Définitions préliminaires : islam politique et christianisme politique
La notion d'islam politique est contestée par ceux pour qui l'islam, contrairement à d'autres religions, est forcément politique2. Elle est aussi contestée par ceux qui préfèrent parler d'islamisme comme idéologie qu'ils distinguent de l'islam comme religion. Or, ce qui distingue l'islamisme de l'islam comme religion, c'est ce qui distingue le christianisme politique du christianisme comme religion, et toute religion de sa version idéologisée. L'usage du concept d'« islam politique » vient du souci de traiter les faits islamiques avec les mêmes outils théoriques que les faits religieux en général : il s'agit d'en faire l'équivalent musulman du christianisme politique, du judaïsme politique ou toute vision politique référée à une religion.
La notion d'islam politique est donc récurrente dans la littérature qui s'intéresse aux mouvements politiques se réclamant de l'islam et qui occupent le devant de la scène médiatique par les actions violentes qu'ils revendiquent ou qu'on leur attribue. En revanche, la notion de christianisme politique semble ne plus rien évoquer de nos jours, surtout depuis que le christianisme est devenu, selon certains, « la religion de la sortie de la religion » et que le politique et le religieux sont séparés. Pourtant, cette notion n'est pas une invention inspirée par le développement de l'islam politique. Il s'agit bel et bien d'une notion qui était d'usage courant en France jusqu'au milieu des années 1940. Quant aux expressions les plus récentes du christianisme politique, ce sont, par exemple, « la théologie de la libération », les partis démocrates chrétiens ou les mouvements politico-religieux ultra-conservateurs aux États-Unis, les mouvements religieux actifs partout où nous trouvons encore des chrétiens qui, comme leurs homologues musulmans, juifs ou adeptes de toute autre religion, cultivent la nostalgie des ordres traditionnels structurés par la normativité religieuse.
On se limitera ici à une brève comparaison entre les discours et l'évolution de l'islam politique tel qu'il se donne à voir de nos jours, d'un côté, et du christianisme politique tel que la France l'a connu au 19e siècle et au début du 20e siècle. Le choix de ces périodes se justifie par le fait que l'islam politique, de nos jours, présente beaucoup de similitudes avec le christianisme politique en France durant la période choisie.

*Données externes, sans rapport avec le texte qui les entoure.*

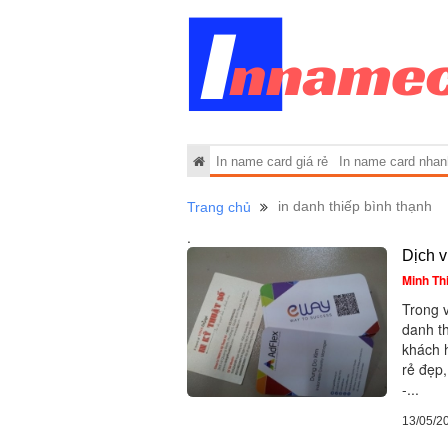
In name card giá rẻ
In name card nhan
in danh thiếp bình thạnh
Trang chủ
.
Dịch v
Minh Th
Trong v
danh t
khách 
rẻ đẹp,
-...
13/05/2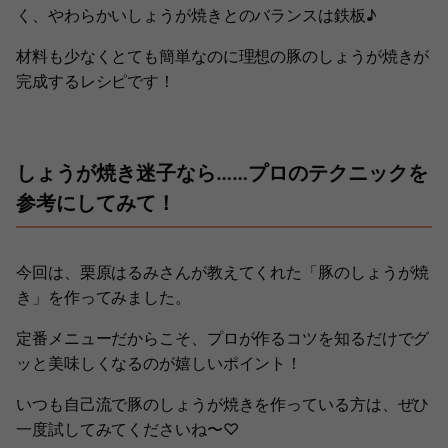
く、やわらかいしょうが焼きとのバランスは鉄板♪
材料も少なくとても簡単なのに理想の豚のしょうが焼きが
完成するレシピです！
しょうが焼き迷子なら……プロのテクニックを
参考にしてみて！
今回は、栗原はるみさんが教えてくれた「豚のしょうが焼
き」を作ってみました。
定番メニューだからこそ、プロが作るコツを知るだけでグ
ッと美味しくなるのが嬉しいポイント！
いつも自己流で豚のしょうが焼きを作っている方は、ぜひ
一度試してみてくださいね〜♡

Un même rejet de la modernité
Les mouvements de l'islam politique comme ceux du christianisme politique relèvent d'un même phénomène de réaction à la modernité qui a fait éclater les équilibres de l'ordre traditionnel. L'une des conséquences majeures du bouleversement introduit par la modernité concerne la redéfinition des rôles et du statut du politique et du religieux. Pour les consciences ancrées depuis des siècles dans un ordre structuré par la normativité religieuse, c'est là un bouleversement traumatisant.
L'avènement du christianisme politique, comme celui de l'islam politique — ou de toute autre idéologie politique se référant à n'importe quelle religion —, ne peut être compris sans tenir compte de la remise en cause des fondements traditionnels de l'autorité et de la légitimité par la redéfinition moderne des rapports entre le politique et le religieux.
Face à cette remise en cause, l'islam politique et le christianisme politique ont eu la même réaction : défendre l'ordre traditionnel (ou l'Ancien Régime) : la monarchie de droit divin contre la République en France et dans les autres pays européens, le Califat ou l'Imamat contre l'introduction de réformes, l'adoption de nouvelles institutions ou la référence à la démocratie, dans les pays musulmans. L'attachement à l'ancien régime, malgré les atrocités, les injustices et l'oppression qui ont jalonné aussi bien l'histoire du Califat et des États sultanesques du monde musulman, que celle des monarchies de droit divin, a duré tant qu'il y avait un espoir de le maintenir ou de le restaurer.